The output should match, line for line, the records from the line containing "University of Bath" through the line containing "Versatile Applications", with every picture left out.
+++ Source information +++
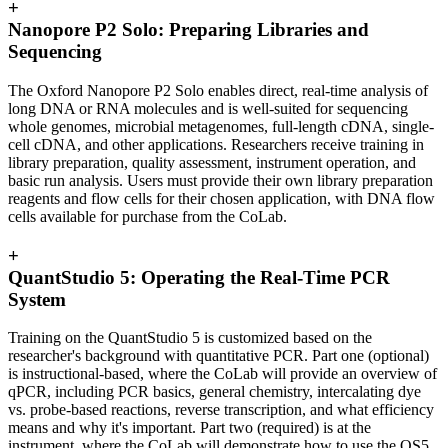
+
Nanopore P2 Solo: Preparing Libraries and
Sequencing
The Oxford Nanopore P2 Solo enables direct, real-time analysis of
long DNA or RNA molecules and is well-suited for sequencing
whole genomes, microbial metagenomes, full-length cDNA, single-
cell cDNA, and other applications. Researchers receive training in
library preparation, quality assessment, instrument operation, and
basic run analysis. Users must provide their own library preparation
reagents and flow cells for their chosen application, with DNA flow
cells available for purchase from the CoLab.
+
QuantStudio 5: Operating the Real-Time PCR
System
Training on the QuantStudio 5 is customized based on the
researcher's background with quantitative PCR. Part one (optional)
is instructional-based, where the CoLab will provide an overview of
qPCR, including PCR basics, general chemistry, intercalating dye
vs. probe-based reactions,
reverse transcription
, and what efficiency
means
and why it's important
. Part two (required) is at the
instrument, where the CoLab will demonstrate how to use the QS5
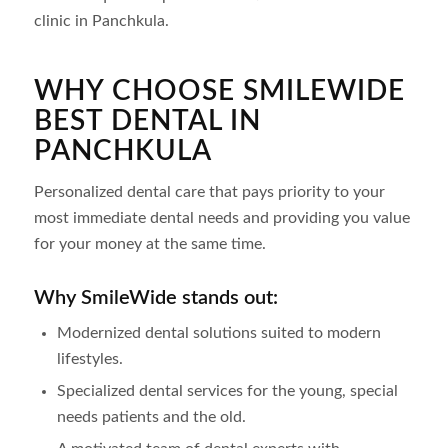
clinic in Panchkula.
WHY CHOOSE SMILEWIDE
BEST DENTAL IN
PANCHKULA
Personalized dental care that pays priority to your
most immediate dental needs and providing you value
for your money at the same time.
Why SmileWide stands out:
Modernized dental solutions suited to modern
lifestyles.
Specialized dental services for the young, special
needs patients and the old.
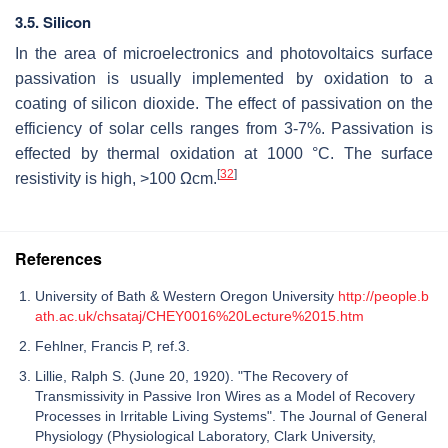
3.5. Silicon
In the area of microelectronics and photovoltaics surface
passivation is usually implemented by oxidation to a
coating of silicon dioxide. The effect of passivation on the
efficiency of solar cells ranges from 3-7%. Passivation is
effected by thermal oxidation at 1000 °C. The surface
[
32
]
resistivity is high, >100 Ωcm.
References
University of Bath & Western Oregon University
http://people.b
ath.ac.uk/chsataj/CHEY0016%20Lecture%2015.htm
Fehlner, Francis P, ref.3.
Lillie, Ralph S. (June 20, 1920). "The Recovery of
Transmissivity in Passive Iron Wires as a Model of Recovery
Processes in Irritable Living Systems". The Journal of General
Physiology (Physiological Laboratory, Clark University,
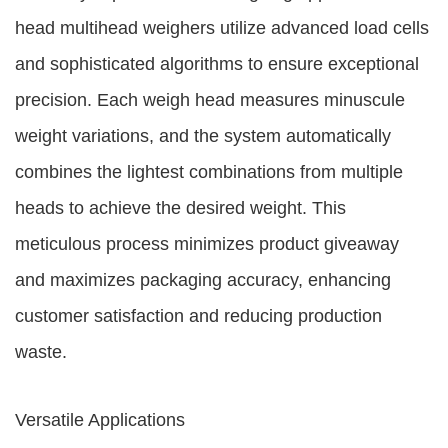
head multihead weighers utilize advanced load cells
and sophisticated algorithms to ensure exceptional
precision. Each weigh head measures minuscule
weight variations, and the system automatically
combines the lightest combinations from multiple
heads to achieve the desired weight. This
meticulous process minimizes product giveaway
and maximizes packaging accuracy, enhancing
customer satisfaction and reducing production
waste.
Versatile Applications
+++
+++ Source information +++
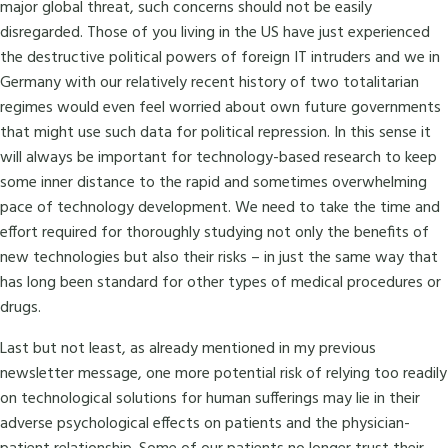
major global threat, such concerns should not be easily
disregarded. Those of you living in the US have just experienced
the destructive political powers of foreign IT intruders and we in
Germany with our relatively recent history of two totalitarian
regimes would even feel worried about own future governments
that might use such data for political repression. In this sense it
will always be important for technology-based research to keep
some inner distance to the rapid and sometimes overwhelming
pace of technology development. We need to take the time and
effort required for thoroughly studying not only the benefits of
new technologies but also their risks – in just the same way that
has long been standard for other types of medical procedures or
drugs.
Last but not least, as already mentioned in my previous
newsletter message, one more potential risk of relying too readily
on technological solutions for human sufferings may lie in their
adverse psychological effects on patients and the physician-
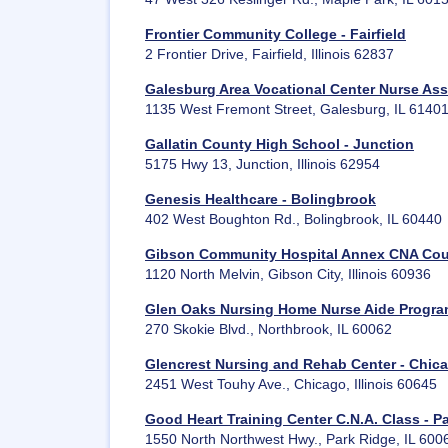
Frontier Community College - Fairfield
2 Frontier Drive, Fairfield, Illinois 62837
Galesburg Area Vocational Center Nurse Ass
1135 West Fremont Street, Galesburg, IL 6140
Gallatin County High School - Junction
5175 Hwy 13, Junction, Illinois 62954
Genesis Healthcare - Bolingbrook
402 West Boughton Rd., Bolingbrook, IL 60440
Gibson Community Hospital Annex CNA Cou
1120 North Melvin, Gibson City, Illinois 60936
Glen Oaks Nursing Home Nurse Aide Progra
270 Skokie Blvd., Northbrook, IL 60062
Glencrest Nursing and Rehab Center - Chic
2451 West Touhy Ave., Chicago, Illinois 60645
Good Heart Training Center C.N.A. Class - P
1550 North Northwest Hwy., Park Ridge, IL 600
+++
+++ Source information +++
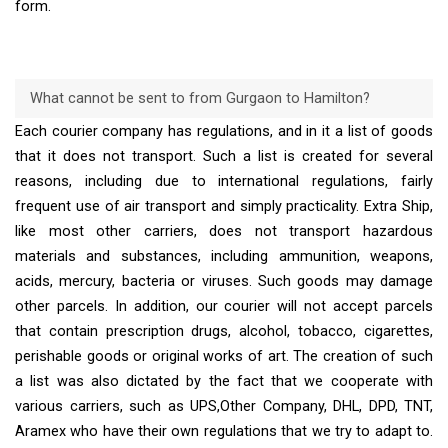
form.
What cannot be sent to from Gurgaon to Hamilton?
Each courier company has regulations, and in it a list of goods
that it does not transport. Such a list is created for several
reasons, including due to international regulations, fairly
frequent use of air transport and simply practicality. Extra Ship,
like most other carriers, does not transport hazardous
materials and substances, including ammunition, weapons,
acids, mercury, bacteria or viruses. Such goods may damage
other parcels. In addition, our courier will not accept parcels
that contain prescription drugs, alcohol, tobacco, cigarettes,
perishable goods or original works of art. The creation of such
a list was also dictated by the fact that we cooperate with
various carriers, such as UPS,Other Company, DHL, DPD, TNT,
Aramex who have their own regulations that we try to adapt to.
+++
Finished task ::
University of Bath & Western Oregon University
http://people.b
ath.ac.uk/chsataj/CHEY0016%20Lecture%2015.htm
Fehlner, Francis P, ref.3.
Lillie, Ralph S. (June 20, 1920). "The Recovery of
Transmissivity in Passive Iron Wires as a Model of Recovery
Processes in Irritable Living Systems". The Journal of General
Physiology (Physiological Laboratory, Clark University,
head multihead weighers utilize advanced load cells
and sophisticated algorithms to ensure exceptional
precision. Each weigh head measures minuscule
weight variations, and the system automatically
combines the lightest combinations from multiple
heads to achieve the desired weight. This
meticulous process minimizes product giveaway
and maximizes packaging accuracy, enhancing
customer satisfaction and reducing production
waste.
Versatile Applications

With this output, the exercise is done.